With such forward-thinking, the impact of the female entrepreneur in the business arena will spur definitive results.
The need for formalization
Although female-led businesses on the African continent constitute the majority, most remain in the small to medium scale zone. In order to fully realize the potential for women in business, there needs to be growth into the formalization of their businesses. This can only be achieved through registering their business institutions and creating internal record management and accountability. If Africa is to truly grow as an economic hub, formalization will be essential. It would be encouraging for female-owned or female-led companies to be listed on the stock exchange or even achieving a place in the fortune 500 rankings.
Many business people will attest to the positive impact that mentorship has on their ventures’ growth and success. Having access to and information from someone who has run the same course can differentiate between success and failure. In line with this, a growing number of business leaders and people of influence have assumed the role of mentorship in empowering women entrepreneurs. In this technological era, there are many virtual mentorship programs available at the click of a button.
If you want to fast, go alone. If you want to go far, go together. The crowdfunding phenomenon is a disruptive innovation concept that has become popular in raising funds for business investment. A recent article by Price Waterhouse Cooper South Africa reports that an analysis of 450,000 seed crowdfunding campaigns from nine of the largest global crowdfunding platforms shows that female-led campaigns were 32% more successful at reaching their funding target than male-led campaigns.
In all this, the African woman is not left behind. Statistically, 11% of African women successfully reached their targets. One such successful testimonial is of the Kenyan SACCO women’s group that pooled its resources and built student housing apartments, becoming outliers and landowners in their community. The initiative includes a group of about 25,000 women who patiently contributed financially for five years.
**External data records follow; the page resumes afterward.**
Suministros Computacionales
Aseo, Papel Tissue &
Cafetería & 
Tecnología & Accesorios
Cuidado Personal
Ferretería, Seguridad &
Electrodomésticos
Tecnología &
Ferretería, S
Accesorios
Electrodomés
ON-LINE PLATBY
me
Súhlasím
Having identified a gap in the availability of student accommodation, they invested in this real estate venture, defying societal bias and discouragement. With such disruptive thinking, the African woman has the potential to soar to greater heights in not only achieving personal economic freedom but also the development of the community through commercial growth.
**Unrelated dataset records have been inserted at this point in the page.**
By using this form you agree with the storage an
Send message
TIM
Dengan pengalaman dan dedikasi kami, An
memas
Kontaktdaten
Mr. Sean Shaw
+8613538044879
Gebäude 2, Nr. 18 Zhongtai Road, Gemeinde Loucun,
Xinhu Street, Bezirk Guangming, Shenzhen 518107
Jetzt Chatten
Africa enjoys the advantage of an abundance of natural resources, a young and growing population, is estimated to have a larger workforce than either China or India by 2034, and is fast catching up with the current technological advancements. As highlighted in the Sustainable Development Goals, women empowerment positively impacts the economy and reduces poverty. Women are proving to not only excel in homemaking, as has been their principal role for several generations but also becoming movers and shakers in business and leadership and substantial economic drivers. For Africa to realize its full potential, investment in women and women-led businesses needs to be at the pith of the continent’s economic policies.